On the Scope pic there by Aaron, we see a DC value and can actually calculate that as an average DC value across the 0.25 ohm sensing resistor. But that DC reading is really the flat line in between the spikes. So the time period that we can apply the DC value is not 100%, this cascades back to the amperage and the total battery wattage as all being reduced by that percentage that is less than 100%. The AC waveform (the spikes) take up the remainder of the time. Each spike nets to zero so during that period there is zero DC voltage across the 0.25 ohm sensing resistor. For example, from zero we see a rise in voltage but it comes back down to zero so for that period the voltage nets to zero. The same is true when we see the negative going spike, from zero it goes down and then comes back up and for that period we have a net to zero volts. So we must exclude those from the DC average used to calculate the battery draw wattage. We must then calculate each spike to determine the current that flows during each spike period. We can see that there is a smaller wider positive spike and a longer narrower negative spike. These each, independently, reflect on the Battery drain wattage.

Ok...I need sleep

Cheers,

Current not voltage

The voltage across the battery does not change substantially over a number of operating cycles, yet the shunt voltage will and does. They are different.

However, that is not what I am asking. Once again:

.99

Indeed. Try again later.

.99

poynt - could you explain the 'completely fair' comparative test proposed on OU.Com?

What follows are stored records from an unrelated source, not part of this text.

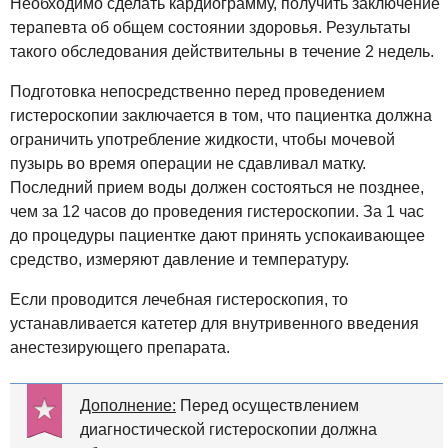
Необходимо сделать кардиограмму, получить заключение
терапевта об общем состоянии здоровья. Результаты
такого обследования действительны в течение 2 недель.
Подготовка непосредственно перед проведением
гистероскопии заключается в том, что пациентка должна
ограничить употребление жидкости, чтобы мочевой
пузырь во время операции не сдавливал матку.
Последний прием воды должен состояться не позднее,
чем за 12 часов до проведения гистероскопии. За 1 час
до процедуры пациентке дают принять успокаивающее
средство, измеряют давление и температуру.
Если проводится лечебная гистероскопия, то
устанавливается катетер для внутривенного введения
анестезирующего препарата.
Дополнение:
Перед осуществлением
диагностической гистероскопии должна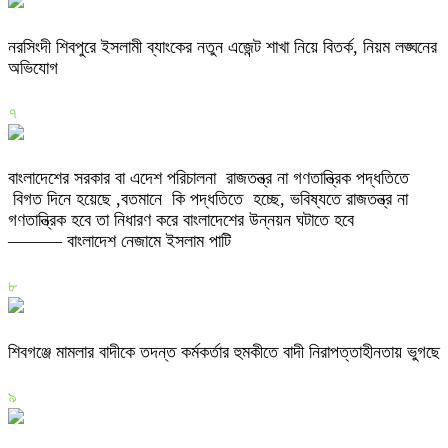
নরসিংদী শিবপুরে ইসলামী ব্যাংকের নতুন এজেন্ট শাখা নিয়ে বিতর্ক, নিয়ম লঙ্ঘনের
অভিযোগ
৭
বাংলাদেশের সরকার বা এদেশ পরিচালনা রাজতন্ত্র না গণতান্ত্রিক পদ্ধতিতে
বিগত দিনে হয়েছে ,বতমানে কি পদ্ধতিতে হচ্ছে, ভবিষ্যতে রাজতন্ত্র না
গণতান্ত্রিক হবে তা নিধারণ করে বাংলাদেশের উন্নয়ন ঘটাতে হবে
——— বাংলাদেশ নেজামে ইসলাম পাটি
৮
শিবগঞ্জে মামলার বাদীকে তদন্ত কর্মকর্তার হুমকীতে বাদী নিরাপত্তাহীনতায় ভুগছে
৯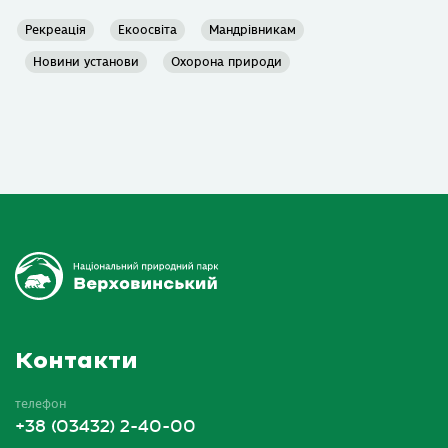
Рекреація
Екоосвіта
Мандрівникам
Новини установи
Охорона природи
Контакти
телефон
+38 (03432) 2-40-00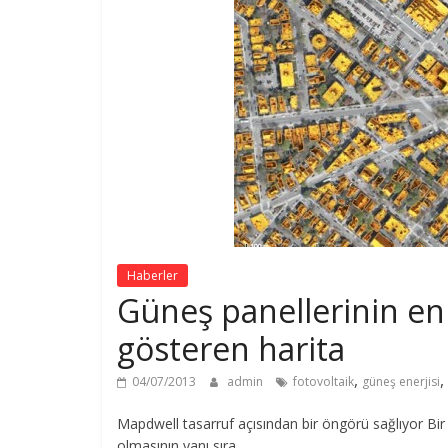
Haberler
Güneş panellerinin en v
gösteren harita
,
,
04/07/2013
admin
fotovoltaik
güneş enerjisi
Mapdwell tasarruf açısından bir öngörü sağlıyor Bir 
olmasının yanı sıra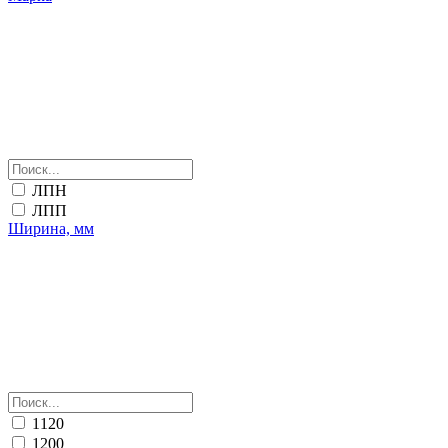
ЛПН
ЛПП
Ширина, мм
1120
1200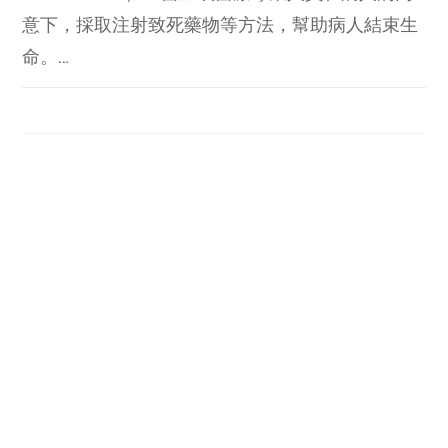
意下，採取注射致死藥物等方法，幫助病人結束生
命。…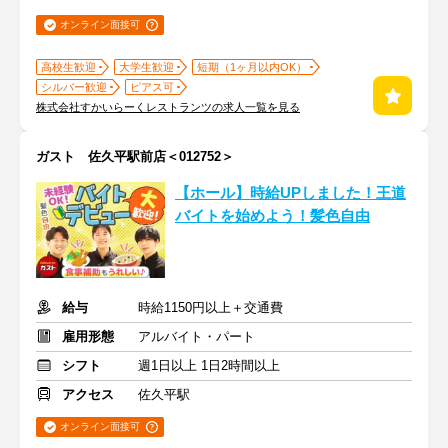
オンライン面接可
高校生歓迎
大学生歓迎
短期（1ヶ月以内OK）
シルバー歓迎
ピアス可
株式会社すかいらーくレストランツの求人一覧を見る
ガスト 佐久平駅前店＜012752＞
【ホール】時給UPしました！王道
バイトを始めよう！髪色自由
給与
時給1150円以上＋交通費
雇用形態
アルバイト・パート
シフト
週1日以上 1日2時間以上
アクセス
佐久平駅
オンライン面接可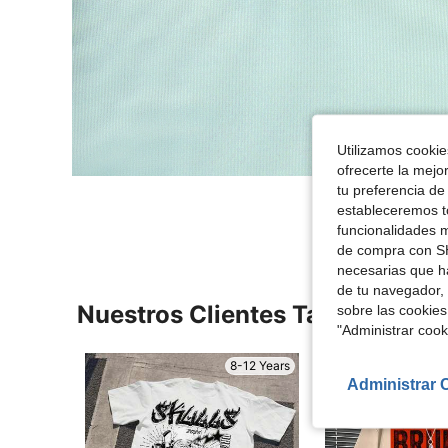
Utilizamos cookies
ofrecerte la mejo
tu preferencia de
estableceremos to
funcionalidades m
de compra con SH
necesarias que h
de tu navegador, 
Nuestros Clientes También Vie
sobre las cookies
"Administrar coo
8-12 Years
Administrar 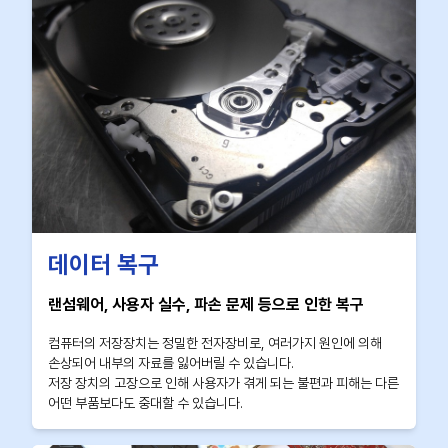
데이터 복구
랜섬웨어, 사용자 실수, 파손 문제 등으로 인한 복구
컴퓨터의 저장장치는 정밀한 전자장비로, 여러가지 원인에 의해
손상되어 내부의 자료를 잃어버릴 수 있습니다.
저장 장치의 고장으로 인해 사용자가 겪게 되는 불편과 피해는 다른
어떤 부품보다도 중대할 수 있습니다.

Originally posted by MileHigh View Post

Aaron:

About your statement about the output power measurement:...I think that you would agree that the thermal route would be a lot easier...I hope that you don't freak out and instead argue the merits of what I said. I am willing to listen...

...There is no need to be like that, it's like Peter trying to claim that .99 and Cloxxki were useless because of a statement they made about pulse charger effeciency. You know that I could say a lot of things about resonance if I wanted to.

MileHigh - The experimental requirements are well in hand and under expert advisement. Relax. And no-one objects to valid comments. But look back. You'll maybe acknowledge that some of the requirements by our contributors were not exactly valid and certainly not classical. And many questions remain unanswered.

Until you find, in due course that our numbers are being misrepresented - then please refrain from advising. Until the data is actually put on the table I'd prefer it that you keep your concerns to yourself as they are both premature and inappropriate. You take a generalised statement out of context and use it to parade an ignorance on the part of the experimentalists here that is positively insulting - whether intended or not. I've said it before. We've enjoyed the general sense of being underrated in terms of the team's abilities which has - for some reason - helped rather than hindered us. But I would ask that you now look around you. I think there is sufficient evidence that there are talents this side of this argument that are also equal to that argument.